-- Extract follows --
There are two methods that an employer can use to calculate the fringe benefits tax (FBT) liability on a car: statutory method and the operating cost method.
Those employers that use the operating cost method are required to rely upon a car logbook kept by their employer. Care needs to be taken when using this method, as there has been recent ATO audit activity which has uncovered major problems with car logbooks.
The logbook is a daily logbook (or similar document) used to support the purported ‘business use percentage’ of a car when calculating the taxable value of car fringe benefits under the operating cost method. An employer (and, by extension, an employee) is generally required to maintain a valid logbook over a 12-week period, with a new logbook required at least once every five years.
Based on the logbook (as well as odometer readings and other records), an employer makes a reasonable estimate of the number of business kilometres travelled by the car (and, with that, its business use percentage), taking into consideration any variations in the car’s pattern of use.
A logbook should contain the date on which each business journey begins and ends, with odometer readings both at the beginning of the business trip and the end of the business trip. It should also contain the purpose of the trip.
If the above details are not included in the logbook, then the ATO may either disregard some of the entries or, the worst-case scenario, invalidate the logbook. If the logbook is invalidated, they will then deem the car to be used 100% for private purposes increasing the FBT payable.
-- Extract concluded --
=== Required work ===
**a.** Copy out the passage on FBT car logbooks, everything from "Based on the" down to "the FBT payable.", swapping "odometer readings" for "trip meter readings".
**b.** Extend the passage on FBT car logbooks with a few more sentences that follow on from its final one.
-- Data listing follows --
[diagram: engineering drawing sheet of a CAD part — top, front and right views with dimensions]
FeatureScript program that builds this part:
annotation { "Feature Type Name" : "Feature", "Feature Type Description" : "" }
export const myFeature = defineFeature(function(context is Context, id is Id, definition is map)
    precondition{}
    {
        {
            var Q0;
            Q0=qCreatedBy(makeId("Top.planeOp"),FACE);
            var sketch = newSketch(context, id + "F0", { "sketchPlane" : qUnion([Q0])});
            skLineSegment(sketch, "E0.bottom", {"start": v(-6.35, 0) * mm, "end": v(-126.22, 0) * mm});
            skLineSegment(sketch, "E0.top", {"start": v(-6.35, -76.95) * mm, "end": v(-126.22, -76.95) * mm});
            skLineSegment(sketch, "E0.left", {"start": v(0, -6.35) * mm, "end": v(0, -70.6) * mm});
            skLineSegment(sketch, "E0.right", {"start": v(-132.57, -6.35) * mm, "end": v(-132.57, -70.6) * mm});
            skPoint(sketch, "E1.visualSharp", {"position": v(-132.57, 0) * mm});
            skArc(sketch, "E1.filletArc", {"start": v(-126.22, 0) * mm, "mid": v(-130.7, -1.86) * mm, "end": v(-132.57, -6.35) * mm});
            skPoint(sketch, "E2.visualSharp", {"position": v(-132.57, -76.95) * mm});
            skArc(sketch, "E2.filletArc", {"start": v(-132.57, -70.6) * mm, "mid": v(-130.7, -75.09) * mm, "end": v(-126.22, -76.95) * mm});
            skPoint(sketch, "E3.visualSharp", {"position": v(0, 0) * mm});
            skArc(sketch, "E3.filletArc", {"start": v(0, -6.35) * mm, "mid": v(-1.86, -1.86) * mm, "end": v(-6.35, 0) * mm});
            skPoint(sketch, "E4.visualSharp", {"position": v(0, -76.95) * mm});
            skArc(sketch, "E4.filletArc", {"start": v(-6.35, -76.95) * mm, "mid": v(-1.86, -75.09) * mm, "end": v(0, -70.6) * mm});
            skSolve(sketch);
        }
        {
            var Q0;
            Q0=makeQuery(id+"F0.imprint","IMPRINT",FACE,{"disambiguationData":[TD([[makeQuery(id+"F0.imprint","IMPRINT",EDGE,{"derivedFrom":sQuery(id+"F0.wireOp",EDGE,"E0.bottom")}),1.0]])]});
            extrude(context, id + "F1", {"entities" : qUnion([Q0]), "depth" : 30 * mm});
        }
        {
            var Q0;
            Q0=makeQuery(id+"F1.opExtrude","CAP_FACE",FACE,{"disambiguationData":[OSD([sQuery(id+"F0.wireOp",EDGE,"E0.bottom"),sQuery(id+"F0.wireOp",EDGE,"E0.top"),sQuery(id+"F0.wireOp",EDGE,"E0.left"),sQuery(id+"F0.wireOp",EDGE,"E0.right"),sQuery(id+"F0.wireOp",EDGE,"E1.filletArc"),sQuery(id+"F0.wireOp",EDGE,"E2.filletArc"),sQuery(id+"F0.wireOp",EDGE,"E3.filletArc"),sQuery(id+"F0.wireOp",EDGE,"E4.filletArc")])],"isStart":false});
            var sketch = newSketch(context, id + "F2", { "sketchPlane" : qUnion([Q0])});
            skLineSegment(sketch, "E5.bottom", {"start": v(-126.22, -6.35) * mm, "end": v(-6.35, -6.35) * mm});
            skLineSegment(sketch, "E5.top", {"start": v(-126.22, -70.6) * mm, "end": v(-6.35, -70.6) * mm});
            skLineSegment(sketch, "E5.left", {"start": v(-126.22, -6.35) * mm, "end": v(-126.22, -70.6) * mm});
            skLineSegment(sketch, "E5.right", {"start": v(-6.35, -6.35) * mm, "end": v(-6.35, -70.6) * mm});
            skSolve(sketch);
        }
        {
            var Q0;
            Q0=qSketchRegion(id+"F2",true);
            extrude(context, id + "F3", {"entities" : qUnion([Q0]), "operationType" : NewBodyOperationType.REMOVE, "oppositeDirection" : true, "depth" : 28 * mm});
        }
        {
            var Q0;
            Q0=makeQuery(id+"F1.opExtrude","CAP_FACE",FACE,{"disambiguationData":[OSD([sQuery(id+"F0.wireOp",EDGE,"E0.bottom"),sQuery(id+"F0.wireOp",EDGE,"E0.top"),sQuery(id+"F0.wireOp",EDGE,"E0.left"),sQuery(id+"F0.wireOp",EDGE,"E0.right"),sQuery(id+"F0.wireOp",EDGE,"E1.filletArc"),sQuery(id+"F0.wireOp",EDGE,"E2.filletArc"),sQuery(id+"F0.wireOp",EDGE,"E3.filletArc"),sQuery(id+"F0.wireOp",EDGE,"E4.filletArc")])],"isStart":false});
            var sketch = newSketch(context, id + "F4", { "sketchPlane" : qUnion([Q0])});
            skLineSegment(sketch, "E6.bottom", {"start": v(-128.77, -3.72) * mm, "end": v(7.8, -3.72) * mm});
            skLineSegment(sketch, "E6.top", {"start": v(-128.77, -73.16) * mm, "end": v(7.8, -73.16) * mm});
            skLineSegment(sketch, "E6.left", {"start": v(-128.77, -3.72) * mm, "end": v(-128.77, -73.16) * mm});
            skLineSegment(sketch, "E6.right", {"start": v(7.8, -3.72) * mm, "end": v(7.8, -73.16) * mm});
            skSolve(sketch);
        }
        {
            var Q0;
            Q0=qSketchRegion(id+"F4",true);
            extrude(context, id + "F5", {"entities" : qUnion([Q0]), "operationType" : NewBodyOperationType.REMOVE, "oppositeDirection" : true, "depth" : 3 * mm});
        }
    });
-- Data listing concluded --
=== Responses ===
**a.**
Based on the logbook (as well as trip meter readings and other records), an employer makes a reasonable estimate of the number of business kilometres travelled by the car (and, with that, its business use percentage), taking into consideration any variations in the car’s pattern of use.
A logbook should contain the date on which each business journey begins and ends, with trip meter readings both at the beginning of the business trip and the end of the business trip. It should also contain the purpose of the trip.
If the above details are not included in the logbook, then the ATO may either disregard some of the entries or, the worst-case scenario, invalidate the logbook. If the logbook is invalidated, they will then deem the car to be used 100% for private purposes increasing the FBT payable.

**b.**
As a saving grace, if this results in a higher taxable value than would have been the case under the statutory method, then the taxable value can be calculated under the statutory method (i.e. basically, being 20% of the car’s cost price, reduced by any employee contributions). Importantly, this is the case even if the higher taxable value under the operating cost method is due to the ATO disregarding part, or all, of an employer’s logbook.
It is also important to note, that an employer can’t simply use the valid logbook from year to year especially if the pattern of business use has changed, so an assessment is required to be made every year to ensure that the business percentage that is being used is still reasonable.
Our recommendation is that each year, the employer checks all logbooks kept by their employees (especially if they have kept them in the current year) to ensure that they comply with the requirements so that the risk of non-compliance is minimised.